- **EXERCISE OBJECTIVE**
When you reach the line containing "index dip: (461, 246)" in the entries below, start writing out each line exactly, and stop after the line containing "thumb cmc: (935, 1914)".

=== DATA FOR THE TASK ===

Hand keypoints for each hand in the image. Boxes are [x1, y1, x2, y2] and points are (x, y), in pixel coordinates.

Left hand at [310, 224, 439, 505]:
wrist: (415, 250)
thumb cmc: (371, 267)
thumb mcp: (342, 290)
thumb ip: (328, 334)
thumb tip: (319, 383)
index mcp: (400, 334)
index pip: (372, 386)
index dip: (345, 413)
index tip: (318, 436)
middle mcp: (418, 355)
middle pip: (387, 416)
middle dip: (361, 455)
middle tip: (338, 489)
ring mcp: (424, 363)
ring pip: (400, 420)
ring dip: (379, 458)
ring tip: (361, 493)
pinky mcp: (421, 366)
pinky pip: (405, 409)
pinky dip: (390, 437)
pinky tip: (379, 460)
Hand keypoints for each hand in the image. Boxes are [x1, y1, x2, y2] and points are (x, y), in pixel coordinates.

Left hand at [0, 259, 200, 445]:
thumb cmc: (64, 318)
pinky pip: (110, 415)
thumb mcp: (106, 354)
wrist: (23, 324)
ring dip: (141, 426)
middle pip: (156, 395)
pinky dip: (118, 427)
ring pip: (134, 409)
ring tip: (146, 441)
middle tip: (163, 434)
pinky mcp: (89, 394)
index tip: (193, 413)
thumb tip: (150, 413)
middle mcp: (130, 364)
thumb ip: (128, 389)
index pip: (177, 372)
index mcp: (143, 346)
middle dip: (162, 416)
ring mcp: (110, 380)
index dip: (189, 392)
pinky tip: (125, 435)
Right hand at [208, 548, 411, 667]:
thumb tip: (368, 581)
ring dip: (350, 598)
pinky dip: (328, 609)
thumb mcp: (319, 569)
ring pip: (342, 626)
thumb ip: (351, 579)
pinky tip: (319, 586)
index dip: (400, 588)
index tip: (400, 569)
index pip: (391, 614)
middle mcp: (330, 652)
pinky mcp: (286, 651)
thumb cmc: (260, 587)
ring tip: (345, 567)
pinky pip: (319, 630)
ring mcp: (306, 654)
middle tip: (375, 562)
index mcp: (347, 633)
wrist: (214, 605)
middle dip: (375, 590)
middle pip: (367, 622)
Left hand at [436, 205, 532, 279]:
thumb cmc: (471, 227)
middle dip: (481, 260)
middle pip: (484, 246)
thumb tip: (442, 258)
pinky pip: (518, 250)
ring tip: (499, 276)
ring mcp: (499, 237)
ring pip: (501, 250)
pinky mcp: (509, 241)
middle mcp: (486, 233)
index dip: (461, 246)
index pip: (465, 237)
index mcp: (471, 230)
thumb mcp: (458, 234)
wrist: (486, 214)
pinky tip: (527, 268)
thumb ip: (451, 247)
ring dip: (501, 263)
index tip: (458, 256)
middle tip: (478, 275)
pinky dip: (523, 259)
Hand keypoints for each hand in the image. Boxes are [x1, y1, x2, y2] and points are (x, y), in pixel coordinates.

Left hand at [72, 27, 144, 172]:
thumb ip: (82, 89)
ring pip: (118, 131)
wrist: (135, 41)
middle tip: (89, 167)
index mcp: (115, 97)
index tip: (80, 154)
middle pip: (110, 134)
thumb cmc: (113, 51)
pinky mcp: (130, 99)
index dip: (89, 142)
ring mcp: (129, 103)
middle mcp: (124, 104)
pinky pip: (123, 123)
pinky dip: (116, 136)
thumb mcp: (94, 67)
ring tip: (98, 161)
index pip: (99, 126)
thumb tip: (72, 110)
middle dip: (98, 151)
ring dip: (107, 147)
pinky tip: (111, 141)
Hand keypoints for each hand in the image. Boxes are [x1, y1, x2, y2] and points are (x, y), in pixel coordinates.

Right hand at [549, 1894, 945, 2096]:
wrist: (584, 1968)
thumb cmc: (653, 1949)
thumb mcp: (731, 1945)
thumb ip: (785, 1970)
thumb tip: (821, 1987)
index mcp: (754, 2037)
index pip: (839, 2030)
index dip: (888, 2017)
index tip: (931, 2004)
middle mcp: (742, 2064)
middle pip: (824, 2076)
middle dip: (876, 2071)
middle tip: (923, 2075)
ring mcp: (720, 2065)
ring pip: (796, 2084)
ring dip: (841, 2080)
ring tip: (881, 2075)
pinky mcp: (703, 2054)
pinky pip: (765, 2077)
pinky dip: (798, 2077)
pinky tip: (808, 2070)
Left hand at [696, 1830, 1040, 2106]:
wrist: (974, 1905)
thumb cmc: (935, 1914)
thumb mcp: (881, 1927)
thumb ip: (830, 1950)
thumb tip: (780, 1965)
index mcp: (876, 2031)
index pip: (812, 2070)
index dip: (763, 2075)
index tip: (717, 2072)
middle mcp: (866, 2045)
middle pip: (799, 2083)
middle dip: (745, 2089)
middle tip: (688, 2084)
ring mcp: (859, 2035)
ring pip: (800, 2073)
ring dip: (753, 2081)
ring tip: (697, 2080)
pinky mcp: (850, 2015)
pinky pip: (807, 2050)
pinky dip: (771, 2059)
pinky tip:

===

- **SOLUTION BELOW**
index dip: (461, 246)
index pip: (465, 237)
index mcp: (471, 230)
thumb mcp: (458, 234)
wrist: (486, 214)
pinky tip: (527, 268)
thumb ip: (451, 247)
ring dip: (501, 263)
index tip: (458, 256)
middle tip: (478, 275)
pinky dip: (523, 259)
Hand keypoints for each hand in the image. Boxes are [x1, y1, x2, y2] and points are (x, y), in pixel coordinates.

Left hand at [72, 27, 144, 172]:
thumb ip: (82, 89)
ring pip: (118, 131)
wrist: (135, 41)
middle tip: (89, 167)
index mcp: (115, 97)
index tip: (80, 154)
middle pip: (110, 134)
thumb cmc: (113, 51)
pinky mcp: (130, 99)
index dip: (89, 142)
ring mcp: (129, 103)
middle mcp: (124, 104)
pinky pip: (123, 123)
pinky dip: (116, 136)
thumb mcp: (94, 67)
ring tip: (98, 161)
index pip: (99, 126)
thumb tip: (72, 110)
middle dip: (98, 151)
ring dip: (107, 147)
pinky tip: (111, 141)
Hand keypoints for each hand in the image. Boxes are [x1, y1, x2, y2] and points are (x, y), in pixel coordinates.

Right hand at [549, 1894, 945, 2096]:
wrist: (584, 1968)
thumb cmc: (653, 1949)
thumb mcp: (731, 1945)
thumb ip: (785, 1970)
thumb tip: (821, 1987)
index mcp: (754, 2037)
index pip: (839, 2030)
index dip: (888, 2017)
index tip: (931, 2004)
middle mcp: (742, 2064)
middle pip: (824, 2076)
middle dip: (876, 2071)
middle tip: (923, 2075)
ring mcp: (720, 2065)
ring pip: (796, 2084)
ring dip: (841, 2080)
ring tip: (881, 2075)
pinky mcp: (703, 2054)
pinky pip: (765, 2077)
pinky dip: (798, 2077)
pinky tip: (808, 2070)
Left hand at [696, 1830, 1040, 2106]:
wrist: (974, 1905)
thumb cmc: (935, 1914)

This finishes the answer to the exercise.